Records:
----

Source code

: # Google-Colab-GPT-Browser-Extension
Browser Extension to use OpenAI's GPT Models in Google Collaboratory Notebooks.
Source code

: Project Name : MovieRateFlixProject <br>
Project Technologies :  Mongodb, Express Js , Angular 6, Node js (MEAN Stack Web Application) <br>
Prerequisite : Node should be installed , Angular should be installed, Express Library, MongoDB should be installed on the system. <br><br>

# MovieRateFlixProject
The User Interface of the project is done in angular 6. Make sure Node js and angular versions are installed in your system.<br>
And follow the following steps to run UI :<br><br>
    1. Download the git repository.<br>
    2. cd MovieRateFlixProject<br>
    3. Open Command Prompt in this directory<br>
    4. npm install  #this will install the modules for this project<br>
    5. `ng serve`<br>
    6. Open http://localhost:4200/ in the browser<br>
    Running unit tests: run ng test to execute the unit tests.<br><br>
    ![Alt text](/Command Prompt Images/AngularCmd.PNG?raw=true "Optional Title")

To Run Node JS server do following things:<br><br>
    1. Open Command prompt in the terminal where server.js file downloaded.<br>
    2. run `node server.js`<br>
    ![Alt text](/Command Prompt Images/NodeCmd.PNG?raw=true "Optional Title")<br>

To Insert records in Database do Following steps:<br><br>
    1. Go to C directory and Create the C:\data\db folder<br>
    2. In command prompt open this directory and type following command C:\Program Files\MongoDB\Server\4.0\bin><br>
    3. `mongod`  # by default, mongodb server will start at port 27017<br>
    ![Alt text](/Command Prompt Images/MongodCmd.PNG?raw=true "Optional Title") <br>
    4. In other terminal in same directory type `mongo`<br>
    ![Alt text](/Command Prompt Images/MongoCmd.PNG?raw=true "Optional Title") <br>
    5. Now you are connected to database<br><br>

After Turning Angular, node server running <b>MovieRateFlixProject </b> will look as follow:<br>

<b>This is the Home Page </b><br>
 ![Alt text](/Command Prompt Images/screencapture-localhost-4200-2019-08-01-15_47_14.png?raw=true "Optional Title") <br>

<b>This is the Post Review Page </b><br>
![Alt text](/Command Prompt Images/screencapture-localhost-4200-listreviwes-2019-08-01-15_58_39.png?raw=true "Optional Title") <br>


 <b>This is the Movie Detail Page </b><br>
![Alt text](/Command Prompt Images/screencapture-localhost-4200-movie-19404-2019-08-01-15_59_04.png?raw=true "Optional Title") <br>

----

What you will do:
Rewrite the source text of every entry, putting "Screenshot" wherever "Optional Title" appears and leaving everything else the same.

Written response:
Source code

: # Google-Colab-GPT-Browser-Extension
Browser Extension to use OpenAI's GPT Models in Google Collaboratory Notebooks.
Source code

: Project Name : MovieRateFlixProject <br>
Project Technologies :  Mongodb, Express Js , Angular 6, Node js (MEAN Stack Web Application) <br>
Prerequisite : Node should be installed , Angular should be installed, Express Library, MongoDB should be installed on the system. <br><br>

# MovieRateFlixProject
The User Interface of the project is done in angular 6. Make sure Node js and angular versions are installed in your system.<br>
And follow the following steps to run UI :<br><br>
    1. Download the git repository.<br>
    2. cd MovieRateFlixProject<br>
    3. Open Command Prompt in this directory<br>
    4. npm install  #this will install the modules for this project<br>
    5. `ng serve`<br>
    6. Open http://localhost:4200/ in the browser<br>
    Running unit tests: run ng test to execute the unit tests.<br><br>
    ![Alt text](/Command Prompt Images/AngularCmd.PNG?raw=true "Screenshot")

To Run Node JS server do following things:<br><br>
    1. Open Command prompt in the terminal where server.js file downloaded.<br>
    2. run `node server.js`<br>
    ![Alt text](/Command Prompt Images/NodeCmd.PNG?raw=true "Screenshot")<br>

To Insert records in Database do Following steps:<br><br>
    1. Go to C directory and Create the C:\data\db folder<br>
    2. In command prompt open this directory and type following command C:\Program Files\MongoDB\Server\4.0\bin><br>
    3. `mongod`  # by default, mongodb server will start at port 27017<br>
    ![Alt text](/Command Prompt Images/MongodCmd.PNG?raw=true "Screenshot") <br>
    4. In other terminal in same directory type `mongo`<br>
    ![Alt text](/Command Prompt Images/MongoCmd.PNG?raw=true "Screenshot") <br>
    5. Now you are connected to database<br><br>

After Turning Angular, node server running <b>MovieRateFlixProject </b> will look as follow:<br>

<b>This is the Home Page </b><br>
 ![Alt text](/Command Prompt Images/screencapture-localhost-4200-2019-08-01-15_47_14.png?raw=true "Screenshot") <br>

<b>This is the Post Review Page </b><br>
![Alt text](/Command Prompt Images/screencapture-localhost-4200-listreviwes-2019-08-01-15_58_39.png?raw=true "Screenshot") <br>


 <b>This is the Movie Detail Page </b><br>
![Alt text](/Command Prompt Images/screencapture-localhost-4200-movie-19404-2019-08-01-15_59_04.png?raw=true "Screenshot") <br>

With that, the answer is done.